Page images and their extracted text

"""

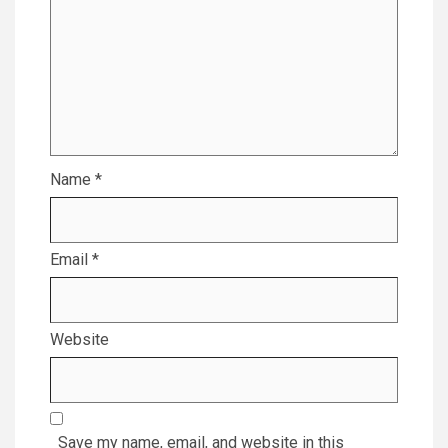
Name
*
Email
*
Website
Save my name, email, and website in this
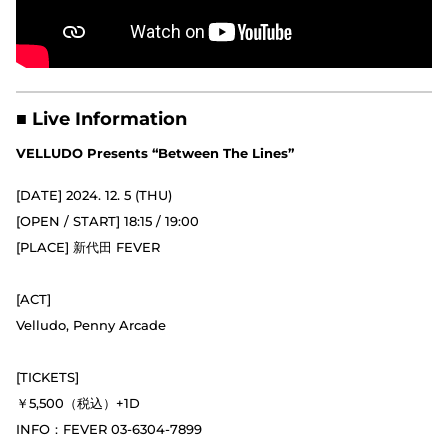
■ Live Information
VELLUDO Presents “Between The Lines”
[DATE] 2024. 12. 5 (THU)
[OPEN / START] 18:15 / 19:00
[PLACE] 新代田 FEVER
[ACT]
Velludo, Penny Arcade
[TICKETS]
￥5,500（税込）+1D
INFO：FEVER 03-6304-7899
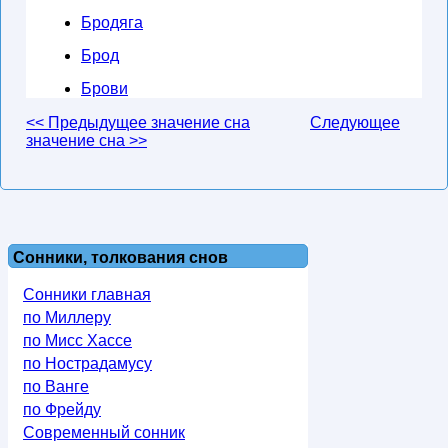
Бродяга
Брод
Брови
<< Предыдущее значение сна
Следующее
значение сна >>
Сонники, толкования снов
Сонники главная
по Миллеру
по Мисс Хассе
по Нострадамусу
по Ванге
по Фрейду
Современный сонник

"""

WRITTEN TASK
Rewrite all of the material's text with "Live Information" swapped for "Concert Details" and everything else kept the same. Leave the pictures out.

RESULT OF THIS TASK
Name
*
Email
*
Website
Save my name, email, and website in this
■ Concert Details
VELLUDO Presents “Between The Lines”
[DATE] 2024. 12. 5 (THU)
[OPEN / START] 18:15 / 19:00
[PLACE] 新代田 FEVER
[ACT]
Velludo, Penny Arcade
[TICKETS]
￥5,500（税込）+1D
INFO：FEVER 03-6304-7899
Бродяга
Брод
Брови
<< Предыдущее значение сна
Следующее
значение сна >>
Сонники, толкования снов
Сонники главная
по Миллеру
по Мисс Хассе
по Нострадамусу
по Ванге
по Фрейду
Современный сонник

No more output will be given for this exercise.